The partnership actually was formed in late 2012, after Port of Northern Montana Executive Director Larry Bonderud learned about the Multistate Corridor Operations and Management Program, a grant program offered by the U.S. Department of Transportation.
Bonderud long had thought transportation between West Coast and Great Lakes ports could be improved, and decided to seize the funding opportunity. He began contacting the ports and departments of transportation along the 3,500-mile Great Northern Corridor.
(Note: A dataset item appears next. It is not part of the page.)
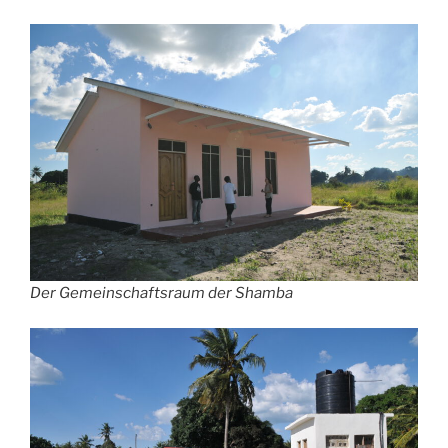
Der Gemeinschaftsraum der Shamba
"Once [Bonderud] began talking to other stakeholders, he saw there was a common interest in looking at the entire corridor as a whole," says Patrick Boss, spokesperson for the Port of Quincy, Wash., a coalition member. Other coalition partners include ports in Everett, Grays Harbor, Longview, Pasco, Seattle, Tacoma and Vancouver, Wash.; the Port of Portland, Ore.; Washington Public Ports Association; and departments of transportation in Idaho, Minnesota, Montana, North Dakota, Washington and Wisconsin.
The coalition was successful in obtaining $1 million in grant funds. The Montana Department of Transportation, serving as the lead agency, is spending $500,000 in federal dollars and matching funds provided by coalition members to conduct a Strength, Weakness, Opportunities and Threats (SWOT) analysis. Scheduled to be completed this fall, the study will identify opportunities to improve operations and infrastructure along the corridor.
The SWOT analysis likely will identify congestion, clearance and infrastructure issues that either prohibit the movement of certain goods along portions of the corridor, such as wind towers and blades, or slow traffic, Bonderud says. Coalition members then will identify specific projects that can be completed using the remainder of the grant funds.
"The goal is to make this the fastest and most economical corridor over which to transport goods," says Bonderud.
Projects could include adding sidings, loop tracks, overpasses or underpasses, Boss adds. Strategically upgrading infrastructure throughout the corridor will be key as rail traffic continues to increase.
"If we have congestion here in Quincy, how does that affect trains operating through states like Montana and North Dakota?" Boss asks. "We have to anticipate economic growth. There will be more pressure to add products moving on the Great Northern Corridor."
The coalition's formation has had some ancillary benefits. By working together more closely, state and port partners can better serve shippers.
"Now, we'll have an idea of what the transportation alternatives are in this state or that state," Bonderud says. "We'll know which port is best to go through, what the rail linkages are, and how to do things that much quicker."